Scripture:Ephesians 4:25-5:2, NRSV
Location: First preached at Grace Presbyterian Church of Ft. Worth, Florida
I don’t know about you but as I get older I seem to uncover more and more about how I got to be the way I am. One of the main things that impacted me negatively in life happened when I was around six years old. I grew up in the 80’s when parents still let their kids run around the neighborhood in North East Ohio.
My parents worked a lot and they didn’t want me staying home for a long time alone by myself so I walked – maybe a mile and a half to a babysitter after school in a surrounding neighborhood. Now mind you I was six-ish. And I was in N.E. Ohio where there is pretty bad weather most times of the year.
But one day, for whatever reason, these two kids in older grades than me (4th and 6th grade if I remember correctly) started bullying me after school. And they’d hit me – never in the face – so you couldn’t tell, and they’d make me do stuff I didn’t want to do. And I was afraid. And it lasted a full school year. It got so bad that I started leaving school out a back door through the playground and then climbing a fence to try and walk a different way to the babysitters. But they still found me.
And I didn’t tell anybody because; I… I don’t know. I was ashamed, had I done something to deserve this I thought? I have never tried to make a big deal about it. My parents don’t even know about this to this day. I figure, what good would it do to tell them now?
But I was scared and I was pretty much helpless. And what I have learned over the years is that in those moments of vulnerability I was being formed. And that’s stuff that I now deal with every day. And I only tell this story to say that – I think that in our own way – we all deal with our five- or six-year-old selves’ issues. It really doesn’t matter what your context was or is – how someone else treated you - shaped you. And my point in all of this is to say that at a very deep level - how you choose to treat someone else will form him or her.

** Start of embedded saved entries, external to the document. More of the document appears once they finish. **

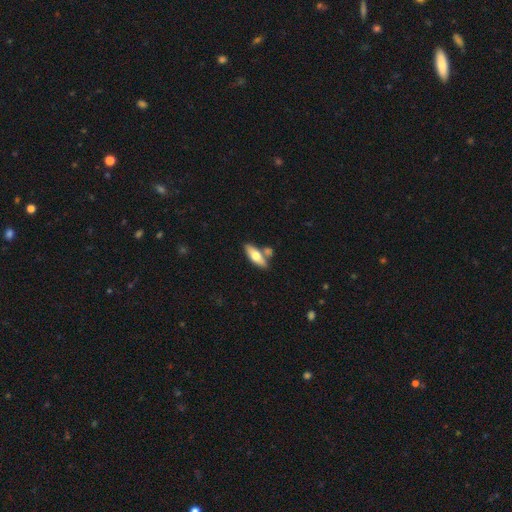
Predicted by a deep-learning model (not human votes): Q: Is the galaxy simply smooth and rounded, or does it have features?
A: smooth — 60%.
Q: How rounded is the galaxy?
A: in between — 65%.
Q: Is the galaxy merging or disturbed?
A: none — 66%.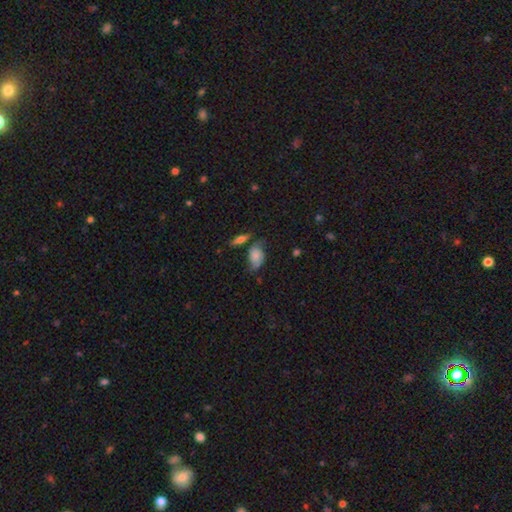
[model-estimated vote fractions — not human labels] A smooth galaxy with no disk features (64%) that is in between round and cigar-shaped (87%). Merging: none (46%).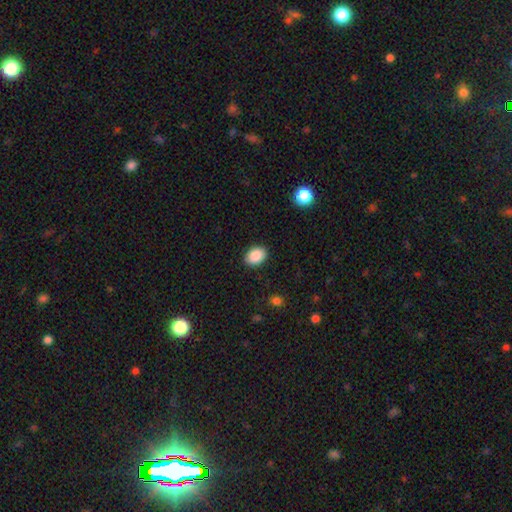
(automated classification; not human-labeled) Smooth or featured? Predicted: smooth (p=0.89). How rounded? Predicted: in between (p=0.75). Merging? Predicted: none (p=0.88).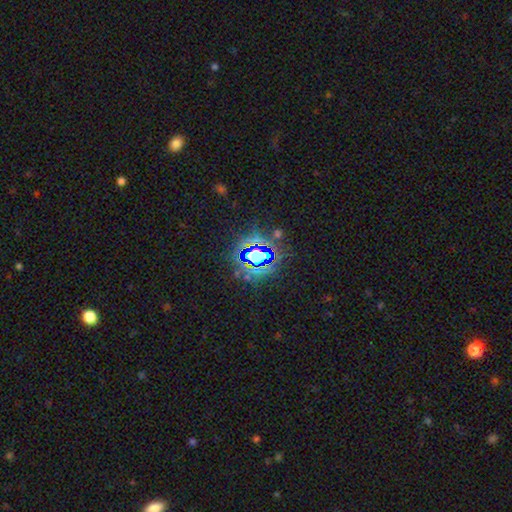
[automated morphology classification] The model was most divided on "smooth or featured": star or artifact: 76%, smooth: 14%, featured or disk: 10%.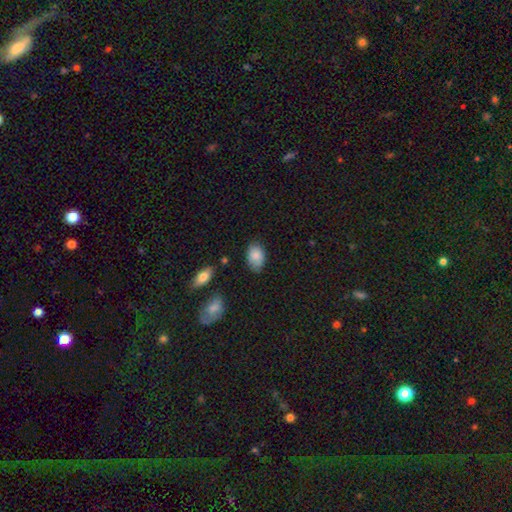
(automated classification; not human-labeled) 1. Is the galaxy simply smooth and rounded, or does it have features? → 85% smooth, 7% star or artifact, 7% featured or disk.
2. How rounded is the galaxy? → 87% in between, 11% round, 1% cigar-shaped.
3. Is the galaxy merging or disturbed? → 68% none, 26% minor disturbance, 4% major disturbance, 2% merger.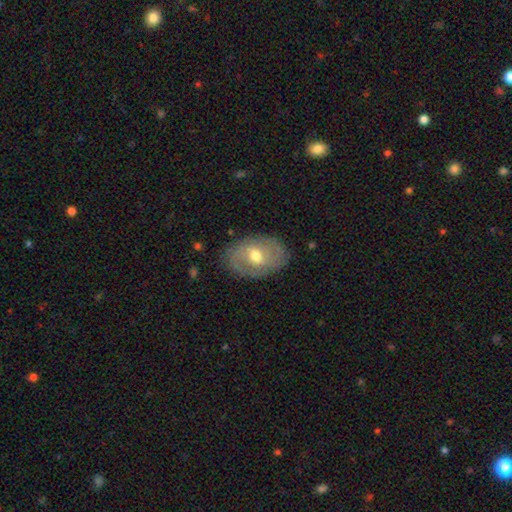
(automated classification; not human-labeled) Morphology: type=featured or disk (57%); edge-on=no (93%); bar=weak (49%); spiral arms=yes (56%); bulge=moderate (73%); merging=none (78%).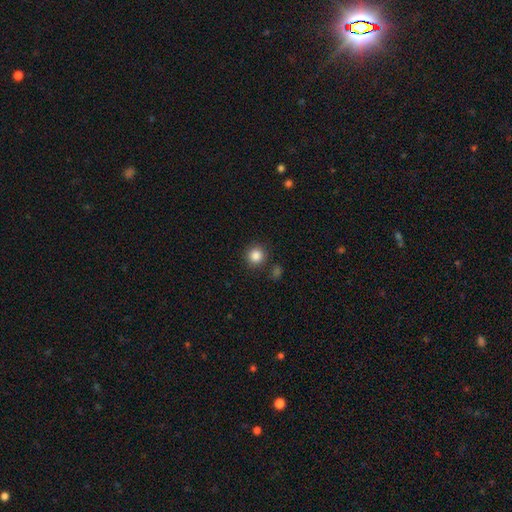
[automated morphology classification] type=smooth (85%); roundness=round (93%); merging=none (87%).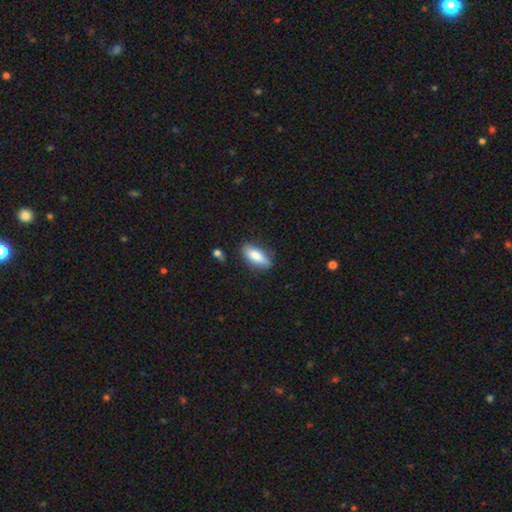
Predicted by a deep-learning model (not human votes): smooth 80%, featured or disk 14%, star or artifact 6%. Down the decision tree: how rounded — in between (77%); merging — none (79%).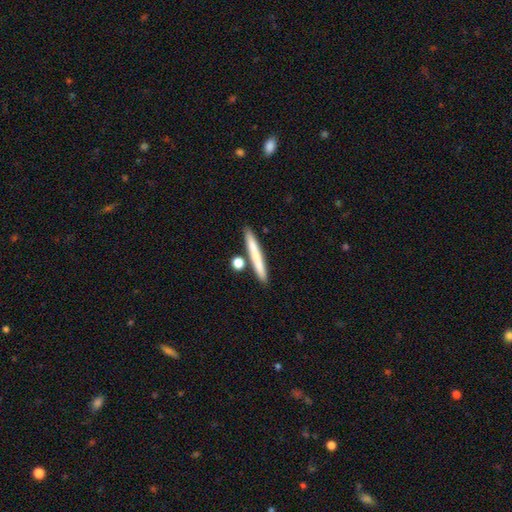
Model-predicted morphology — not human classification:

And that formation, while it might be more impressionable when we are children, doesn’t stop there.
Now I don’t even remember what those kids’ names were that bullied me. I can’t remember what they looked like except that they were a lot bigger than me. I just know that their home life (because they drug me there numerous times) was far worse than mine.
Have you ever seen the scene in the movie Good Will Hunting where Robin Williams’ character, Sean Maguire - who is a psychiatrist, counsels Matt Damon’s character “Will” who was abused as a child. You don’t even have to have seen the movie to get the point of the clip – Williams holds up his file and says – you see this – all this shit – it's not your fault. And he just repeats it - over and over - It’s not your fault.
Folks, those things that happened to you when you were little, whatever they were, that gave you the baggage you have today. It’s not your fault.
Reality Changing Observations:
Q1. What things in your early childhood do you remember that shaped you either positively or negatively?
Q2. What is something that has happened in your life that made you feel helpless?
Q3. How does what you do in life have a ripple effect throughout existence?